### WHAT TO DO
Copy every one of the entries below word for word, without changing anything.

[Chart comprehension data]

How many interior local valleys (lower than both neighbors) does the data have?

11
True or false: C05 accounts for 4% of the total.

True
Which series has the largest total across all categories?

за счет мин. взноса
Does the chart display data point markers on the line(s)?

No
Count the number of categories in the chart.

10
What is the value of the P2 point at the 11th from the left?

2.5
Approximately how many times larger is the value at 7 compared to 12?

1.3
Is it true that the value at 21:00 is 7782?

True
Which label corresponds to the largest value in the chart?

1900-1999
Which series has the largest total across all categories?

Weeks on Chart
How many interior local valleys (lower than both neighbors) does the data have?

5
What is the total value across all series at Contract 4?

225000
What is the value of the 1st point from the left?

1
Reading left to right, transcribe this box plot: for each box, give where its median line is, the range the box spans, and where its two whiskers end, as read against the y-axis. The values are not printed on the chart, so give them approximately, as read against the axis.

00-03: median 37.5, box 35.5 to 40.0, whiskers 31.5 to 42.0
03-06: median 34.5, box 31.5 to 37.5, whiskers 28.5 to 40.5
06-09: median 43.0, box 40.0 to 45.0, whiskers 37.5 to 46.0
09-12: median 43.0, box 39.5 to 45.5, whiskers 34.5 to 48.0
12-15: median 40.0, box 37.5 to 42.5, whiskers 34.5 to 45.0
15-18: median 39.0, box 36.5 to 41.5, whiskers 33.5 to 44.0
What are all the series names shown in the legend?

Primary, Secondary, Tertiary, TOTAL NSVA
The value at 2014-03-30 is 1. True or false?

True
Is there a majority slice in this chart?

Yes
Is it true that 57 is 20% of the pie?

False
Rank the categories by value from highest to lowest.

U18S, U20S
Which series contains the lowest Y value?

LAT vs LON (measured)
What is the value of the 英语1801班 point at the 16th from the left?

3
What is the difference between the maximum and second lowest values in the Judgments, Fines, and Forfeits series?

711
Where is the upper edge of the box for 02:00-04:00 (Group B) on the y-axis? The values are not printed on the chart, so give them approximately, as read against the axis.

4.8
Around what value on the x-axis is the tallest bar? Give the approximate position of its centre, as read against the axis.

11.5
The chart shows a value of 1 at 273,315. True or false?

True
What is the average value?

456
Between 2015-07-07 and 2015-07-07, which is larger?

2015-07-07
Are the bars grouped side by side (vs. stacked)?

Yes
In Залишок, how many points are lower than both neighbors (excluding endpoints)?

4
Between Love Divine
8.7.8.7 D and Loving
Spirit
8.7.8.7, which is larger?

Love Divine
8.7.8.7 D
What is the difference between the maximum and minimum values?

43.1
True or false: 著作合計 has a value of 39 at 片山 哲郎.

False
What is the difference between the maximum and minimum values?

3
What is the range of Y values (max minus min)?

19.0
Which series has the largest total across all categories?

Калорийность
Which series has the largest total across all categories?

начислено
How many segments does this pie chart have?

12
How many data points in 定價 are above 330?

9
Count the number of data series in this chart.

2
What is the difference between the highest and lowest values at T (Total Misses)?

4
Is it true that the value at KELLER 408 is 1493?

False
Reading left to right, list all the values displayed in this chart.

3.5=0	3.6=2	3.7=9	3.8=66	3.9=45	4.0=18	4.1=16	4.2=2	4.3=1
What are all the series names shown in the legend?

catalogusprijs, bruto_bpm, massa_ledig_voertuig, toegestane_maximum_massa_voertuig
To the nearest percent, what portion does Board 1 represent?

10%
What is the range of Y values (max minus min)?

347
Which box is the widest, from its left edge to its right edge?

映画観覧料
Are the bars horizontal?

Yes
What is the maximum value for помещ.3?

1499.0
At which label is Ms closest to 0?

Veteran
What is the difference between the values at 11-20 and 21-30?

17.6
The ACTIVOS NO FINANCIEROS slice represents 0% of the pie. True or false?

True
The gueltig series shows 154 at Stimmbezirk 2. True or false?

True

### WRITTEN SOLUTION
How many interior local valleys (lower than both neighbors) does the data have?

11
True or false: C05 accounts for 4% of the total.

True
Which series has the largest total across all categories?

за счет мин. взноса
Does the chart display data point markers on the line(s)?

No
Count the number of categories in the chart.

10
What is the value of the P2 point at the 11th from the left?

2.5
Approximately how many times larger is the value at 7 compared to 12?

1.3
Is it true that the value at 21:00 is 7782?

True
Which label corresponds to the largest value in the chart?

1900-1999
Which series has the largest total across all categories?

Weeks on Chart
How many interior local valleys (lower than both neighbors) does the data have?

5
What is the total value across all series at Contract 4?

225000
What is the value of the 1st point from the left?

1
Reading left to right, transcribe this box plot: for each box, give where its median line is, the range the box spans, and where its two whiskers end, as read against the y-axis. The values are not printed on the chart, so give them approximately, as read against the axis.

00-03: median 37.5, box 35.5 to 40.0, whiskers 31.5 to 42.0
03-06: median 34.5, box 31.5 to 37.5, whiskers 28.5 to 40.5
06-09: median 43.0, box 40.0 to 45.0, whiskers 37.5 to 46.0
09-12: median 43.0, box 39.5 to 45.5, whiskers 34.5 to 48.0
12-15: median 40.0, box 37.5 to 42.5, whiskers 34.5 to 45.0
15-18: median 39.0, box 36.5 to 41.5, whiskers 33.5 to 44.0
What are all the series names shown in the legend?

Primary, Secondary, Tertiary, TOTAL NSVA
The value at 2014-03-30 is 1. True or false?

True
Is there a majority slice in this chart?

Yes
Is it true that 57 is 20% of the pie?

False
Rank the categories by value from highest to lowest.

U18S, U20S
Which series contains the lowest Y value?

LAT vs LON (measured)
What is the value of the 英语1801班 point at the 16th from the left?

3
What is the difference between the maximum and second lowest values in the Judgments, Fines, and Forfeits series?

711
Where is the upper edge of the box for 02:00-04:00 (Group B) on the y-axis? The values are not printed on the chart, so give them approximately, as read against the axis.

4.8
Around what value on the x-axis is the tallest bar? Give the approximate position of its centre, as read against the axis.

11.5
The chart shows a value of 1 at 273,315. True or false?

True
What is the average value?

456
Between 2015-07-07 and 2015-07-07, which is larger?

2015-07-07
Are the bars grouped side by side (vs. stacked)?

Yes
In Залишок, how many points are lower than both neighbors (excluding endpoints)?

4
Between Love Divine
8.7.8.7 D and Loving
Spirit
8.7.8.7, which is larger?

Love Divine
8.7.8.7 D
What is the difference between the maximum and minimum values?

43.1
True or false: 著作合計 has a value of 39 at 片山 哲郎.

False
What is the difference between the maximum and minimum values?

3
What is the range of Y values (max minus min)?

19.0
Which series has the largest total across all categories?

Калорийность
Which series has the largest total across all categories?

начислено
How many segments does this pie chart have?

12
How many data points in 定價 are above 330?

9
Count the number of data series in this chart.

2
What is the difference between the highest and lowest values at T (Total Misses)?

4
Is it true that the value at KELLER 408 is 1493?

False
Reading left to right, list all the values displayed in this chart.

3.5=0	3.6=2	3.7=9	3.8=66	3.9=45	4.0=18	4.1=16	4.2=2	4.3=1
What are all the series names shown in the legend?

catalogusprijs, bruto_bpm, massa_ledig_voertuig, toegestane_maximum_massa_voertuig
To the nearest percent, what portion does Board 1 represent?

10%
What is the range of Y values (max minus min)?

347
Which box is the widest, from its left edge to its right edge?

映画観覧料
Are the bars horizontal?

Yes
What is the maximum value for помещ.3?

1499.0
At which label is Ms closest to 0?

Veteran
What is the difference between the values at 11-20 and 21-30?

17.6
The ACTIVOS NO FINANCIEROS slice represents 0% of the pie. True or false?

True
The gueltig series shows 154 at Stimmbezirk 2. True or false?

True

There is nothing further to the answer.